By withdrawing the proposed rule, the Trump administration recognized the divide between disability-rights advocates and disabled workers and their families. In a 2022 ProPublica report on Missouri’s subminimum-wage program, for example, the author notes that “disability rights advocates have lamented [sheltered workshops] and their low wages, calling them discriminatory and exploitative.” But, to her surprise,“[d]isabled adults and their families” in the state “seemed to strongly support sheltered workshops,” “didn’t focus on the low pay or the dearth of other opportunities,” and often were “grateful for the jobs that the facilities offered.”
But even if workers and their families are satisfied with sheltered workshop employment, opponents of the 14(c) program have insisted that paying disabled workers a subminimum wage inherently violates their dignity. The American Association of People with Disabilities opposes the subminimum wage on grounds that the disabled “deserve the dignity of a fair wage.” The National Association of Councils on Developmental Disabilities claimed that the continued operation of the 14(c) program “is incompatible with the values of equality, dignity, and inclusion that we strive for in today’s society.”
Yet many disabled people find that the act of work itself—regardless of compensation—enhances their dignity. In some cases, it also builds skills necessary to live with greater independence. “I liked working with my hands in woodwork,” a former 14c worker told the Government Accountability Office after the state abolished the subminimum wage. And in an extreme example that illustrates the principle, Christine Lamphere, a former resident of a now-shuttered state residential facility in Vermont, recalled enjoying her work in the institution’s dining room and with the nursing staff. As an institutionalized patient before the abolition of peonage, she almost certainly worked without pay. Nevertheless, years later, she claimed that she liked the work and suggested that it contributed to her ability to live independently. “I think if I didn’t go down there, I think I’d be in a group home by now,” she said. “I couldn’t take care of myself. I’d probably be in some group home.”

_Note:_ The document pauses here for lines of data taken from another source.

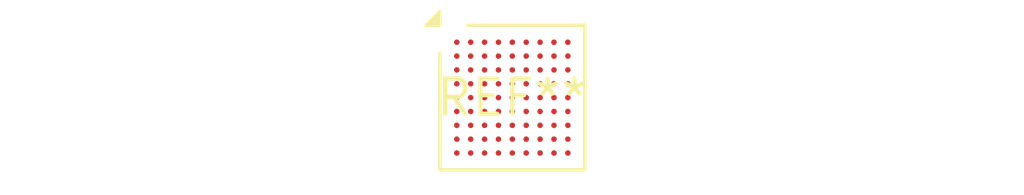
<source format=kicad_pcb>
(kicad_pcb (version 20240108) (generator pcbnew)

  (general
    (thickness 1.6)
  )

  (paper "A4")
  (layers
    (0 "F.Cu" signal)
    (31 "B.Cu" signal)
    (32 "B.Adhes" user "B.Adhesive")
    (33 "F.Adhes" user "F.Adhesive")
    (34 "B.Paste" user)
    (35 "F.Paste" user)
    (36 "B.SilkS" user "B.Silkscreen")
    (37 "F.SilkS" user "F.Silkscreen")
    (38 "B.Mask" user)
    (39 "F.Mask" user)
    (40 "Dwgs.User" user "User.Drawings")
    (41 "Cmts.User" user "User.Comments")
    (42 "Eco1.User" user "User.Eco1")
    (43 "Eco2.User" user "User.Eco2")
    (44 "Edge.Cuts" user)
    (45 "Margin" user)
    (46 "B.CrtYd" user "B.Courtyard")
    (47 "F.CrtYd" user "F.Courtyard")
    (48 "B.Fab" user)
    (49 "F.Fab" user)
    (50 "User.1" user)
    (51 "User.2" user)
    (52 "User.3" user)
    (53 "User.4" user)
    (54 "User.5" user)
    (55 "User.6" user)
    (56 "User.7" user)
    (57 "User.8" user)
    (58 "User.9" user)
  )

  (setup
    (pad_to_mask_clearance 0)
    (pcbplotparams
      (layerselection 0x00010fc_ffffffff)
      (plot_on_all_layers_selection 0x0000000_00000000)
      (disableapertmacros false)
      (usegerberextensions false)
      (usegerberattributes false)
      (usegerberadvancedattributes false)
      (creategerberjobfile false)
      (dashed_line_dash_ratio 12.000000)
      (dashed_line_gap_ratio 3.000000)
      (svgprecision 4)
      (plotframeref false)
      (viasonmask false)
      (mode 1)
      (useauxorigin false)
      (hpglpennumber 1)
      (hpglpenspeed 20)
      (hpglpendiameter 15.000000)
      (dxfpolygonmode false)
      (dxfimperialunits false)
      (dxfusepcbnewfont false)
      (psnegative false)
      (psa4output false)
      (plotreference false)
      (plotvalue false)
      (plotinvisibletext false)
      (sketchpadsonfab false)
      (subtractmaskfromsilk false)
      (outputformat 1)
      (mirror false)
      (drillshape 1)
      (scaleselection 1)
      (outputdirectory "")
    )
  )

  (net 0 "")

  (footprint "TFBGA-81_5x5mm_Layout8x8_P0.5mm" (layer "F.Cu") (at 0 0))

)

</source>
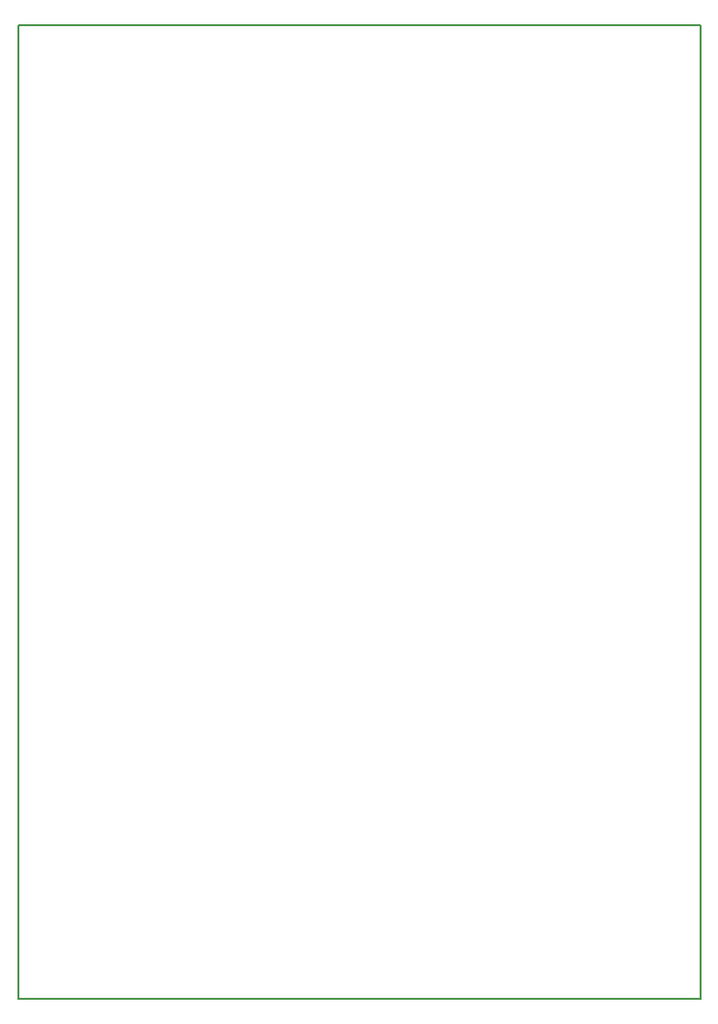
<source format=gm1>
G04 #@! TF.GenerationSoftware,KiCad,Pcbnew,5.0.0-fee4fd1~66~ubuntu16.04.1*
G04 #@! TF.CreationDate,2018-08-10T21:55:03+02:00*
G04 #@! TF.ProjectId,ESP-Cerry,4553502D43657272792E6B696361645F,rev?*
G04 #@! TF.SameCoordinates,Original*
G04 #@! TF.FileFunction,Profile,NP*
%FSLAX46Y46*%
G04 Gerber Fmt 4.6, Leading zero omitted, Abs format (unit mm)*
G04 Created by KiCad (PCBNEW 5.0.0-fee4fd1~66~ubuntu16.04.1) date Fri Aug 10 21:55:03 2018*
%MOMM*%
%LPD*%
G01*
G04 APERTURE LIST*
%ADD10C,0.150000*%
G04 APERTURE END LIST*
D10*
X191770000Y-106680000D02*
X132080000Y-106680000D01*
X191770000Y-21590000D02*
X191770000Y-106680000D01*
X132080000Y-21590000D02*
X191770000Y-21590000D01*
X132080000Y-106680000D02*
X132080000Y-21590000D01*
M02*

</source>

While Lamphere’s case illustrates how even unpaid work can provide dignity, her case is distinct from those of today’s 14(c) workers—not only because of pay but also because many of today’s subminimum-wage workers are more severely disabled than she is and are unlikely ever to live independently. For them, the alternative to subminimum-wage employment is often not a full-time job, but day programs or simply sitting at home. The 14(c) program allows these workers to retain their jobs, maintain their dignity, and to live as close to a normal life as possible.